The Chapter of Death, or, When that thing you’re writing turns to utter crap

I have a book chapter due in about two weeks time, it’s an expanded version of a paper I presented in Oxford in July last year. I’ve reached the point where I have stopped being convinced of my own thesis – which is pretty damning. The thrust of the original paper went something like this:

– The videogame blogging community is pretty rad

– The community seems to know stuff (it makes interesting blog posts and discussions)

– Therefore the community as an aggregate entity knows stuff (and for some epistemological reasons that’s interesting)

Easy, right? Except that I’ve grown disenchanted with the idea that the community knows stuff, as well as the idea of the community as an aggregate entity. It’s all kind of boring and banal, with all the things and potentials that excited or surprised me about it now seeming dull and mundane.

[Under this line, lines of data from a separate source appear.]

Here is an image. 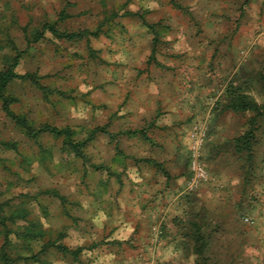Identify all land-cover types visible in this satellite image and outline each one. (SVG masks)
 Here are the masks:
<instances>
[{
	"label": "rangeland",
	"instance_id": "obj_1",
	"mask_svg": "<svg viewBox=\"0 0 264 264\" xmlns=\"http://www.w3.org/2000/svg\"><path fill=\"white\" fill-rule=\"evenodd\" d=\"M54 21L83 33L32 41ZM14 46L16 72L46 90L11 81L12 110L85 143L79 158L60 136L35 140L0 101L12 264H195L185 233L198 213L212 263L264 264V119L226 107L229 91L264 106V0H0V69ZM249 129L246 157L234 139ZM198 135L212 180L195 184Z\"/></svg>",
	"mask_w": 264,
	"mask_h": 264
},
{
	"label": "trees",
	"instance_id": "obj_2",
	"mask_svg": "<svg viewBox=\"0 0 264 264\" xmlns=\"http://www.w3.org/2000/svg\"><path fill=\"white\" fill-rule=\"evenodd\" d=\"M64 14H65L64 11H61L59 15V19L63 18ZM46 30L53 32L56 37L66 39L68 41L78 40L81 36V33H83L79 31H72V32H68L64 30L61 31L58 28H55V21L52 23L47 22L44 23L40 29L34 32L32 41H37L38 39H40ZM32 41L29 40L28 42H32ZM14 49H15L14 55L6 54V53H4L3 55L4 63L2 68L0 69L1 108L3 109L5 114L9 116L16 124L21 125L23 127L27 136L35 140L38 138V136L41 133L44 132H48L53 135L60 136L63 138L62 147L64 150H68L70 154H72V156L74 157L84 158V153H82V147L85 141L74 138L73 137L74 131L70 127L58 128L46 123L36 124L34 121L28 120L24 116H21L12 110L11 104L16 101V98L6 94L8 84L11 81L15 79H23V80L28 79L31 82H33L37 87L41 88L43 91L46 90V88L40 84L35 74L30 72H26L23 74L16 72L15 68L18 64L21 51L16 50L15 46ZM229 93L231 97L227 103L226 106L227 108L236 112H252L254 114L252 117L253 123L254 120L258 117L264 119V106L257 104L245 94H241L236 91H229ZM100 130L102 129L101 128L93 129L91 133H89V138L90 136L93 135V133ZM255 137L256 135L254 134V129L246 130L243 134L236 137L234 139V142L237 153H239L240 155L245 154L246 157H248V155L251 156L253 143L256 140ZM145 160L147 161V159ZM148 161H152V160L148 159ZM59 199L63 200V197L60 196ZM1 208L2 207L0 205V211ZM8 210L9 213L7 215L0 213V226L2 228L1 232L3 235V243L2 245H0V261L3 264H12L13 261V258L10 257V254L7 251L8 248H10L11 250L12 247L11 240L9 239L11 230H9L8 221H12L15 219L14 212H16L18 208L15 207V205H9ZM202 218L203 215H201L200 213L196 215L195 221L191 222V226L188 228V231L185 233V236H187L192 243L193 254L196 255L195 264H214L211 262L209 256L210 235L205 233V231L203 230V222L201 223L197 222V220L199 221V219ZM23 233L25 237H27V234H29L25 230L23 231ZM57 247L61 252L72 254L75 257L78 255V252L81 250L80 248L71 250L64 244H59L57 245ZM29 257H31L35 261H38L36 255H31ZM17 258L19 260V256ZM22 258L25 260L29 259L27 257H22Z\"/></svg>",
	"mask_w": 264,
	"mask_h": 264
},
{
	"label": "built area",
	"instance_id": "obj_3",
	"mask_svg": "<svg viewBox=\"0 0 264 264\" xmlns=\"http://www.w3.org/2000/svg\"><path fill=\"white\" fill-rule=\"evenodd\" d=\"M196 127H194V130L192 131L191 137H195L197 133H195ZM194 144L191 146V160H190V167L193 172V181L195 184H198L199 182H210L212 178L208 175L207 171L205 170L202 163L198 160L199 156V149L201 145V135L196 136V138L193 140Z\"/></svg>",
	"mask_w": 264,
	"mask_h": 264
}]
</instances>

Okay fine, so I can’t just withdraw the piece from the anthology because I think my piece is stupid, gotta keep the publishing record up after all. So what’s my option? Go with the pat ‘there were no conclusions reached/further research needed’ option?

A journal article I discovered the other day might have a useful “out”, and I’ll excerpt the intro:

“The 2011 revolutions in Tunisia, Egypt and neighbouring countries have brought blogging and other social and citizens’ media to the forefront of the public imagination. Major news corporations have interviewed bloggers and drawn heavily on Twitter and Facebook. Social media have been celebrated as creating or, at the very least, fuelling the revolutionary movements. On the other hand, ‘pre-revolutionary’ scholarship on blogs and other forms of online journalism, citizens’ media and user-generated content argued that they were unsuccessful because they did not appear on the radar of commercial media and/or have not themselves become big media, accessed by a large number of readers/users. For some observers this means that journalism 2.0 has not lived up to its promise (Rebillard and Touboul, 2010).

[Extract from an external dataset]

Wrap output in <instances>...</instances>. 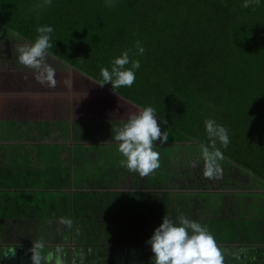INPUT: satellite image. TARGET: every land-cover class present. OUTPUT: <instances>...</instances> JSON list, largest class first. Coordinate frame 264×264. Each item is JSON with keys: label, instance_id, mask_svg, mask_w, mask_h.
<instances>
[{"label": "crops", "instance_id": "crops-1", "mask_svg": "<svg viewBox=\"0 0 264 264\" xmlns=\"http://www.w3.org/2000/svg\"><path fill=\"white\" fill-rule=\"evenodd\" d=\"M9 27L0 20V45L18 46V30L13 36ZM111 27L123 40L119 48L138 59L133 39L127 43ZM15 46L0 50L1 62L9 63L0 70V264H31L37 241L45 257L53 254L50 264L57 255L63 264H151L146 241L164 215L178 222L181 214L206 228H216L218 219L234 225L231 238L212 235L223 264H264L263 181L241 174L243 164L222 150L219 173L206 178L200 145L209 142L185 135L186 106L176 108L177 125L156 109L170 140L156 142L160 167L141 177L121 166L112 134L143 104L111 84L97 85L92 73L78 74L66 47L69 64L46 57L56 87L41 85L17 62ZM240 180L250 186L240 188ZM10 248L15 257L4 258Z\"/></svg>", "mask_w": 264, "mask_h": 264}, {"label": "trees", "instance_id": "trees-1", "mask_svg": "<svg viewBox=\"0 0 264 264\" xmlns=\"http://www.w3.org/2000/svg\"><path fill=\"white\" fill-rule=\"evenodd\" d=\"M152 1H155L153 5L149 3L151 0H111L112 6H107L109 0H71L73 5L82 6L83 14H80L76 7L72 9L67 5L64 8L60 0H51L50 6L44 8L37 7L41 0H34L35 5L31 0H18V3L16 0H0V20L8 27L10 25L11 35L14 36L18 30L15 37L21 39V44L13 45L16 48L34 43L39 35L38 27L51 26L52 47L48 52L61 62L68 63L63 53L65 47L72 49L68 52L70 55L66 54L68 57L78 55L82 60L93 56V60L99 59L98 54L94 55L95 51L107 53L110 50L111 46L106 45L110 40L113 41L115 34L111 35L112 27L108 30L111 32L105 31L106 36L102 34L104 29L101 22L104 20L101 19L105 14L107 17H116L113 20V33H127L125 41L129 43L133 39L135 44L137 41L143 43L144 33H137L136 36L129 31L124 32L126 19L136 23L140 18L152 19L159 31V49L156 54L148 50L150 54L147 59L151 65L148 71L154 76L148 83H169L168 75L171 73L174 78L185 75L193 80L203 74V79L208 82L233 83L240 82V77L245 81L243 67L250 70L253 66H259L264 69V0H260L259 4L252 3L247 8L243 7L245 0ZM147 3L152 12L146 10ZM13 46L0 45V50ZM131 49L136 51L137 47ZM248 51H252L255 56L249 59L246 56ZM156 59H159L158 69L152 67ZM2 62L0 60V70L9 66V63ZM83 64V61L79 63L76 60L74 69L78 74L84 73L90 77L91 72H87ZM206 74L209 79H206ZM261 79L251 76L247 83H253L254 80L256 83H264ZM242 167L240 169L244 170L241 174L258 177L247 165ZM231 181H234V176ZM213 228L207 229L209 231Z\"/></svg>", "mask_w": 264, "mask_h": 264}, {"label": "rangeland", "instance_id": "rangeland-1", "mask_svg": "<svg viewBox=\"0 0 264 264\" xmlns=\"http://www.w3.org/2000/svg\"><path fill=\"white\" fill-rule=\"evenodd\" d=\"M31 1L34 2V0ZM60 2L64 8L70 5L72 9L76 7L78 13L83 14L82 6L73 5L74 3L71 0H60ZM154 2L151 0L149 3L153 5ZM16 3H18V0H16ZM146 10L152 12L148 3L146 4ZM115 19L116 17H107V14H105L101 19L104 20V22H101V27L108 33L109 28L115 24L113 21ZM123 27L125 29L124 32L129 31L132 35L137 36V33H144L143 39L145 40L140 44L144 48V53L138 59L137 57L131 58V54L129 56L131 61L139 60L140 62V67L134 70L136 79L133 85L135 87L132 85L131 87H120L117 89L127 94L135 102H141L144 107L150 106L157 109L162 116L176 125L180 115L177 109L186 106L187 112L183 114L184 119L182 121L184 127H181L186 129L187 134L185 135H190L200 141H208L209 145L210 141L206 133L205 121L212 119L216 124L226 128L230 142L227 147H224L217 140L216 148L222 150L230 158H235L241 164L247 165L248 168L250 167L262 179V187L264 188V83H256L255 80L253 83H247L251 76L253 78L254 76L262 77L261 81H264V69L259 66L257 68L253 66L249 70L242 66L245 81H242L243 78L240 77L241 81H237L238 83L236 81H233V83L208 82L203 79V74L197 75L193 80L185 75L174 78L171 76L172 73H167L169 74V83H148L154 78L148 71L151 66L149 59H147L148 54H150L148 50L156 54L157 49H159L157 36L159 31L153 24L152 19L149 18H140L137 23L126 19ZM105 31H102L104 36H106ZM124 35L127 36V33ZM121 43H123V40H110V43L106 45L111 46L107 53L94 52V55L98 54L100 56L99 59L95 58L93 60L94 56L91 59L84 57L83 60L78 55L69 57L76 59L79 63L83 61L86 71L91 72L94 77L101 80V68L111 70V62L125 52V50L119 48ZM135 47L136 44L133 45V48ZM66 50L68 49L66 48ZM66 53L70 55L68 52ZM248 53L246 56L249 59L255 56L252 51L250 55ZM236 58L237 56H235ZM152 67H155V69L160 67L159 59L155 60ZM126 68H131V64L126 65ZM205 77L209 79L207 74ZM140 85L141 87L139 88ZM187 100H191L188 105L176 104ZM188 123H192V125ZM240 181L241 183L243 182L242 180ZM233 182L230 181L229 183L232 185L234 184ZM241 183L237 186L242 187V189L250 186L249 184L245 185V182ZM214 225L218 229L216 227L215 230H209L211 235L217 233L216 235L220 237L231 238L233 232L236 233L234 225L229 221L222 222L218 219Z\"/></svg>", "mask_w": 264, "mask_h": 264}, {"label": "clouds", "instance_id": "clouds-1", "mask_svg": "<svg viewBox=\"0 0 264 264\" xmlns=\"http://www.w3.org/2000/svg\"><path fill=\"white\" fill-rule=\"evenodd\" d=\"M260 0H245L243 7L250 4H259ZM51 0H42L38 8L48 7ZM107 6L111 5L109 0ZM39 35L34 43L26 44L18 48L17 62L36 75L35 79L41 85L56 87L55 69L47 62L48 49L52 47L50 33L51 26L38 27ZM137 52L142 55L144 48L140 42L136 43ZM111 70L101 68V81L97 85L103 87L111 84L112 89L131 87L136 79L135 69L140 67L139 60L130 61L129 52L125 51L112 62ZM131 64V68L126 65ZM157 111L153 107H145L138 113H131L123 126L115 130L112 140L117 143L118 151L123 157L120 161L122 167L130 172L137 173L141 177L152 174L160 167L159 153L154 150L156 142L165 144L169 139L167 131H161L157 121ZM163 123H167L166 120ZM205 128L210 145L201 144V157L205 162L204 176L214 178L219 173L218 161L223 159V153L216 148L217 140L227 147L229 136L227 129L216 124L212 119L205 121ZM62 223L71 225L70 220L62 219ZM150 245L152 255L149 257L151 264H223V257L218 249L214 237L205 226L188 219L183 214L178 217V222L164 215L162 223L156 227L151 237L146 241ZM44 244L40 241L32 242L31 264H50L53 254L47 257L42 254ZM60 249H57V254ZM16 248H10L4 253V258L15 257ZM55 264H63L59 255L55 258Z\"/></svg>", "mask_w": 264, "mask_h": 264}]
</instances>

These two apparently opposing arguments draw on the same logic: media are considered political if, and only if, they have a major impact on political decision-makers and the public sphere. …The danger for media analysis is that we then forget about the political import of mundane, quotidian everyday practices: they no longer fit within the notion of politics.”

They then go on to position the German news-blogosphere (a considerably larger one than the CVG blogosophere) as political via Oliver Marchart’s who “has elaborated an extended definition of minimal politics, the minimal criteria required for an action to be considered political.” So that could be an out: do something with Marchart’s 6 criteria for minimal politics and say the CVG blogosphere meets the criteria (probably like: sometimes it will, sometimes it won’t).

The bits I have that do feel strong are about community formation, and how the CVGBlogosophere emerged and how to talk about community when it’s a techno-human community… but why would a chapter primarily about that end up in a book about videogames (and more to the point: in a section on identity and gameplay?? Unless I want to get all Clifford Geertz up in this piece and treat blogging as a “game” – also a. la Chris Bateman, but I have some problems with that book…)

So I don’t know.  I think I’ve about reached my limit for the day, and it’s time for some relaxing Starcraft instead.